Oxygen Vacancies-Mediated CO2 Methanation Over Ni/CeO2-ZrO2 Solid Solutions Assembled on Clay Minerals

This paper reports the synthesis and CO2 methanation performance of Ni/CeO2-ZrO2 (CZ) solid solutions assembled on different clay minerals (rectorite, attapulgite, halloysite, and kaolin). The catalytic performance of the samples was examined in temperature range 200-400 degrees C at normal pressures. The attapulgite (ATP) assembled Ni nps-incorporated-CZ solid solution (Ni-CZA) has the highest CO2 conversion and excellent stability.
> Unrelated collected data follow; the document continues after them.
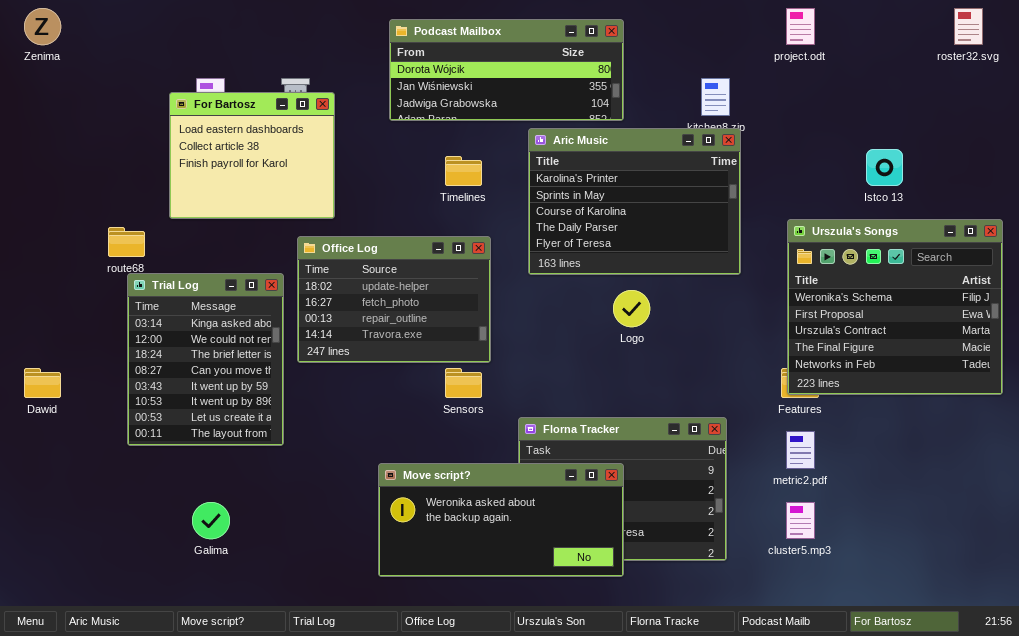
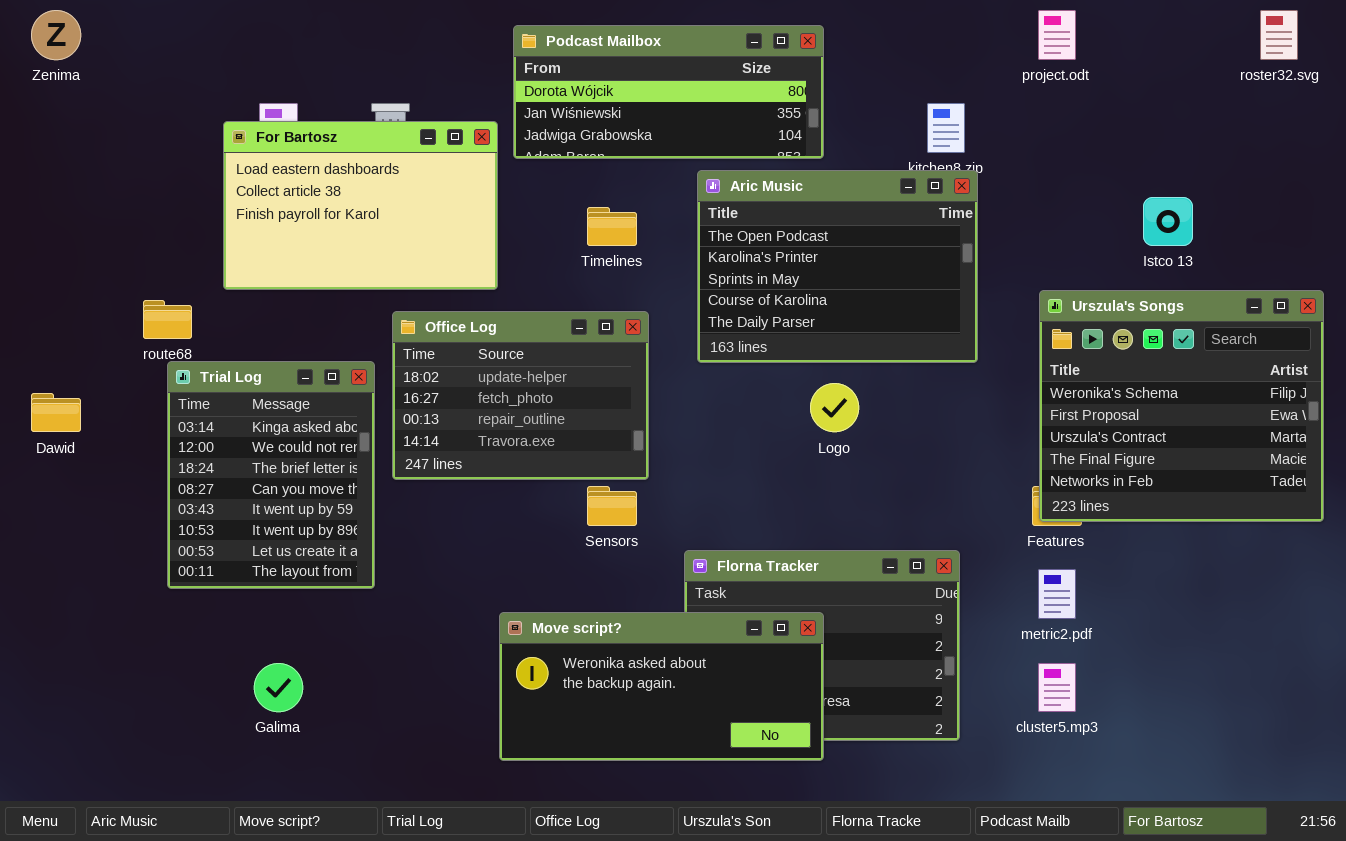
For Bartosz: [169,92,335,219] -> [223,121,498,290], resized
Aric Music: [528,128,741,275] -> [697,170,978,363], scrolled up 1 row
Dawid: [24,368,61,398] -> [31,393,81,432], moved

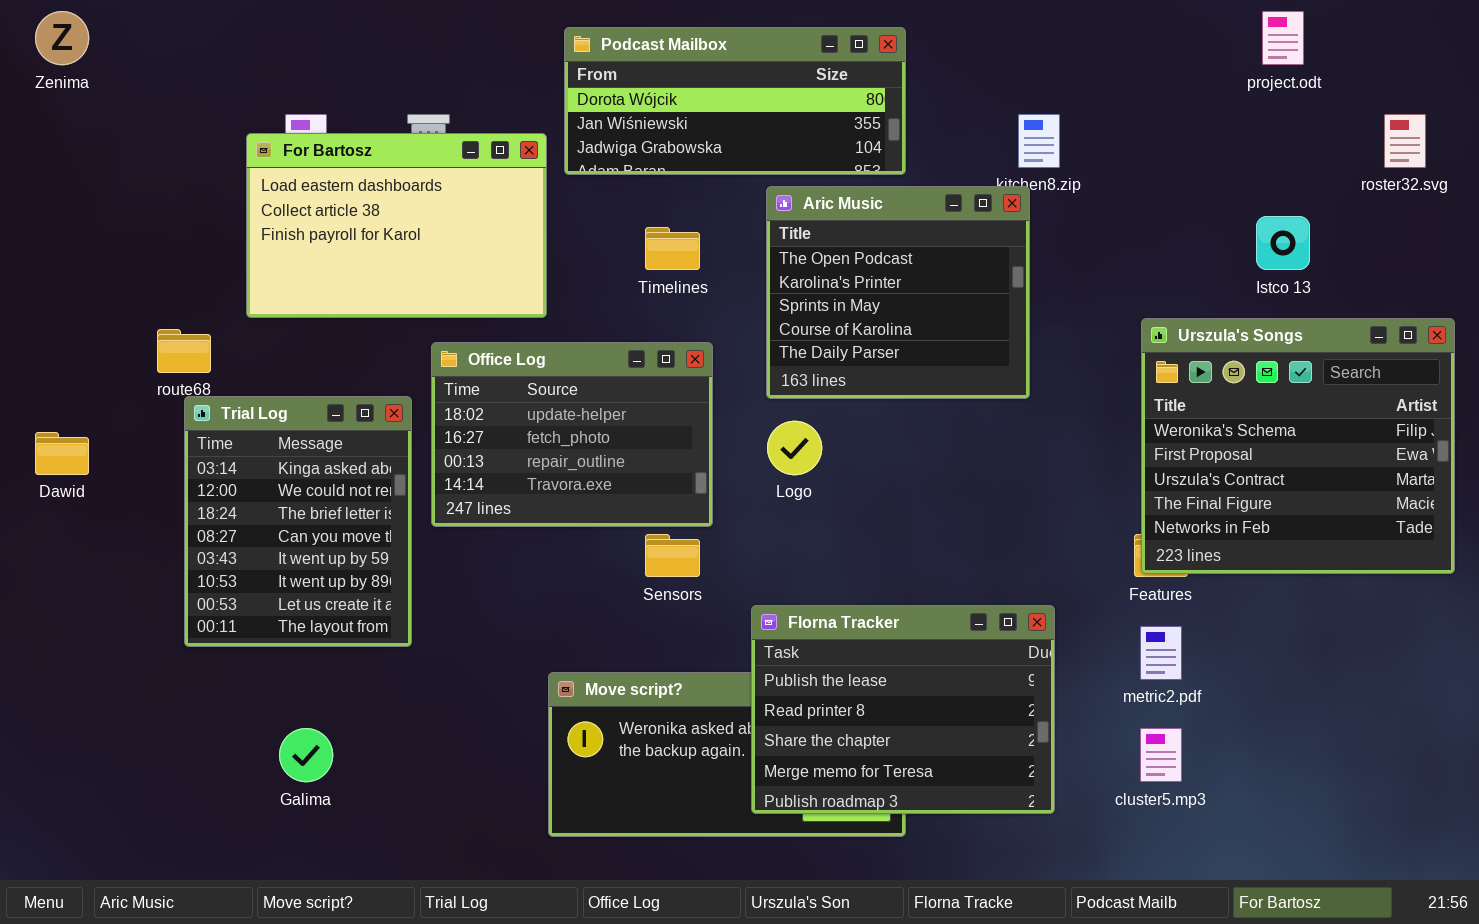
project.odt: [1038,10,1076,60] -> [1262,11,1304,65], moved
roster32.svg: [1260,10,1298,60] -> [1384,114,1426,168], moved
Aric Music: [697,170,978,363] -> [766,186,1030,399], resized
Logo: [810,383,859,432] -> [767,421,822,475], moved
Florna Tracker: [684,550,960,741] -> [751,605,1055,814], raised

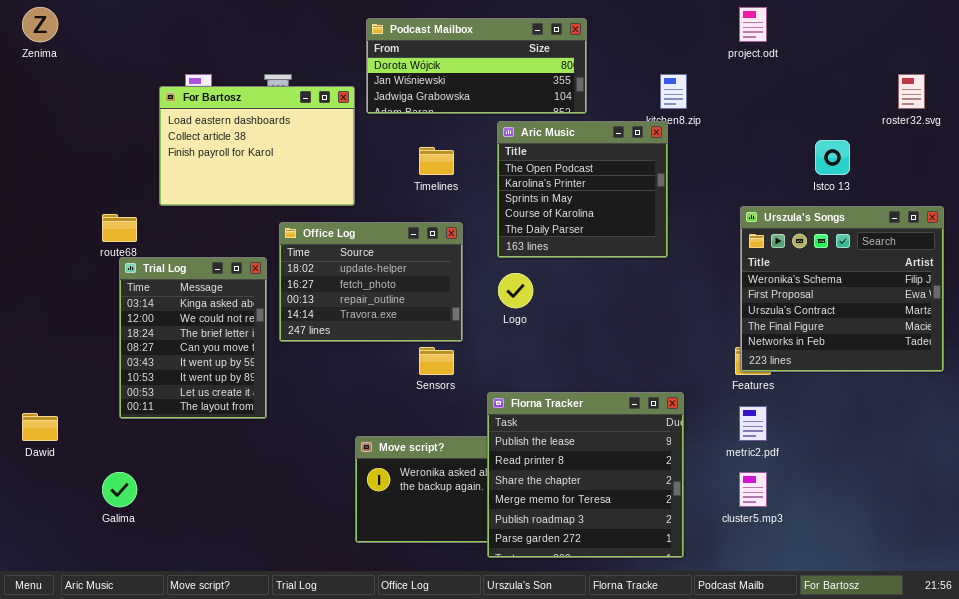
project.odt: [1262,11,1304,65] -> [739,7,767,42], moved
Dawid: [35,432,89,475] -> [22,413,58,441], moved
Florna Tracker: [751,605,1055,814] -> [487,392,684,558], resized
Galima: [279,728,333,782] -> [102,472,137,507], moved

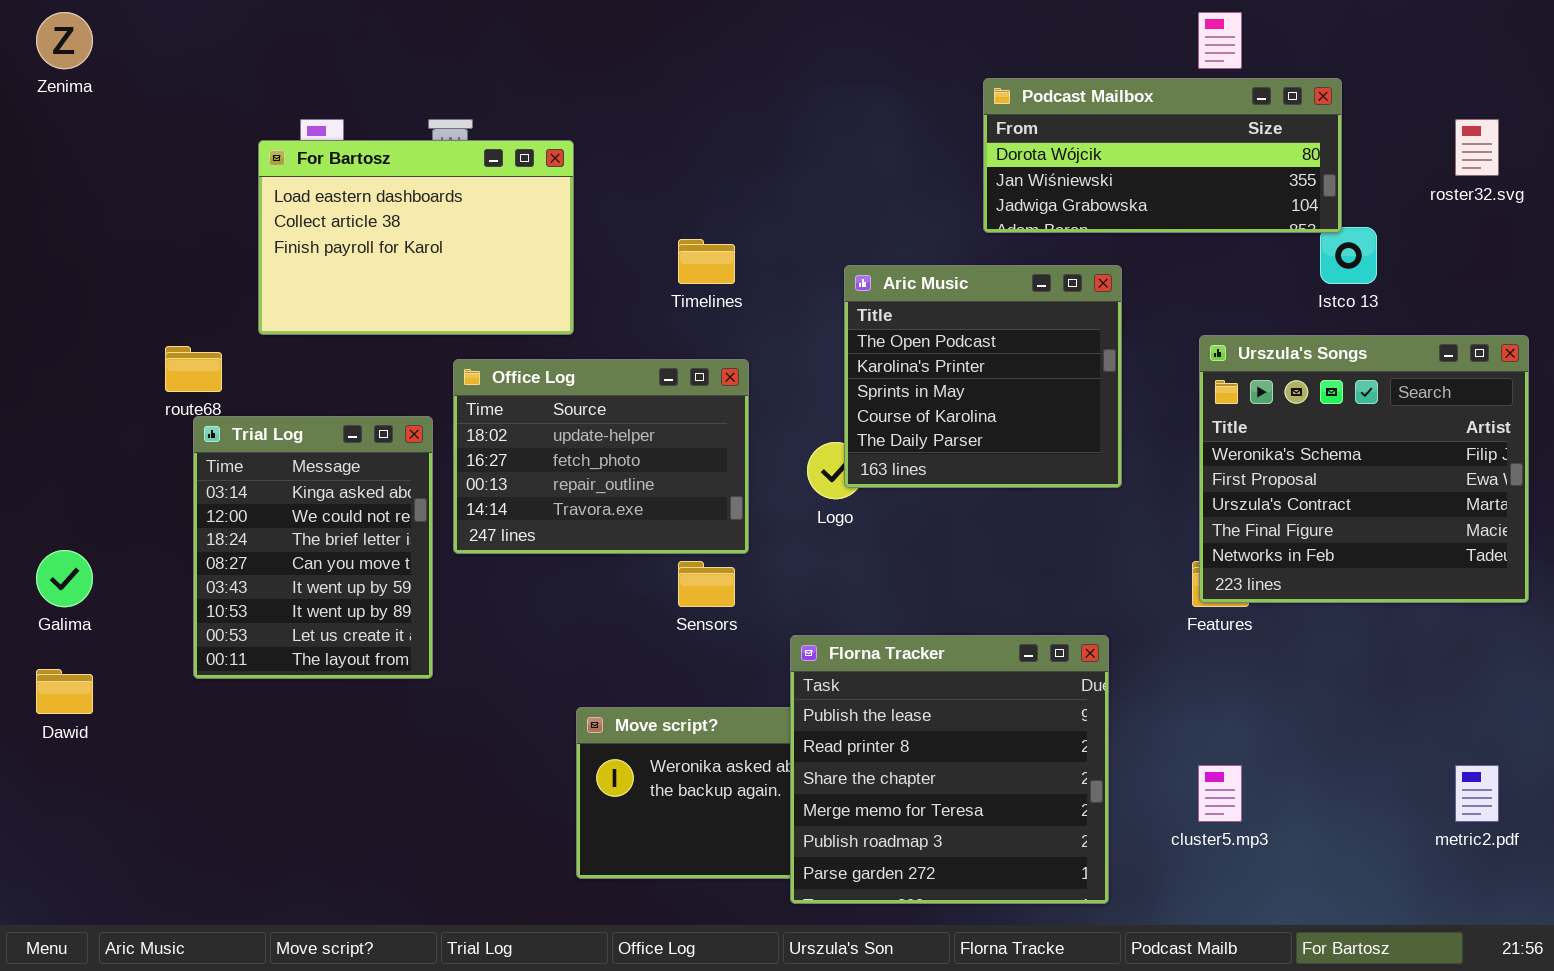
Podcast Mailbox: [366,18,587,114] -> [983,78,1342,233], moved
Aric Music: [497,121,668,258] -> [844,265,1122,488], moved
metric2.pdf: [739,406,767,441] -> [1455,765,1499,822], moved
Galima: [102,472,137,507] -> [36,550,93,607], moved

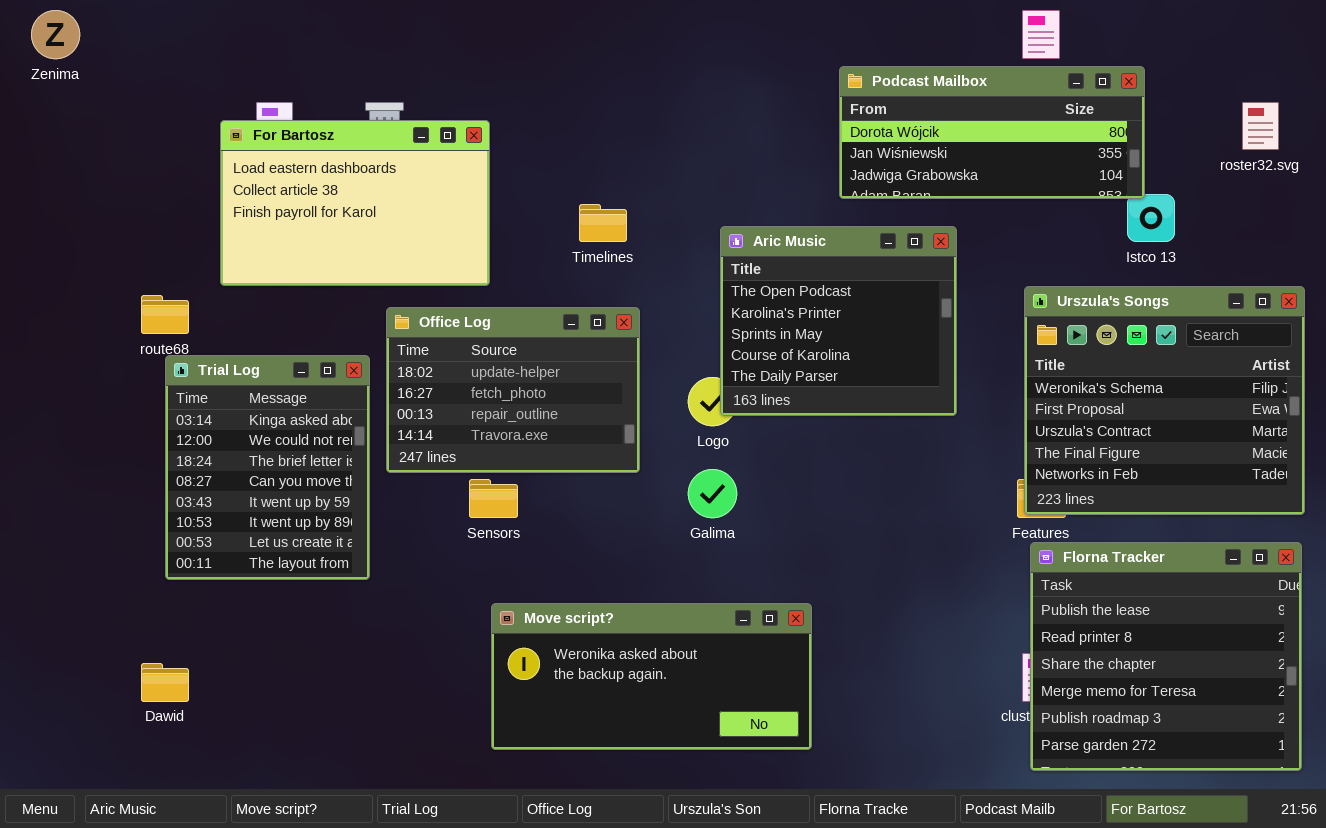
Galima: [36,550,93,607] -> [688,469,737,518], moved
Sensors: [678,561,735,607] -> [469,479,518,518], moved
Florna Tracker: [790,635,1109,904] -> [1030,542,1302,771], moved
Dawid: [36,669,93,714] -> [141,663,189,702], moved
The CO2 conversion of the Ni-CZA catalyst reached up to 81.2% at 400 degrees C, and CH4 selectivity was nearly 100%. The catalyst assembled on ATP has excellent adsorption performance and a large specific surface area, resulting in higher Ce3+ and adsorbed oxygen content, thanks to the high content of oxygen vacancies and faster oxygen transfer speed. Mechanistic analysis shows that the H-2 dissociates at the Ni site, the CO2 was decomposed into CO and O, and the ATP and CZ provide hydroxyls and oxygen vacancies, respectively, in this composite catalyst.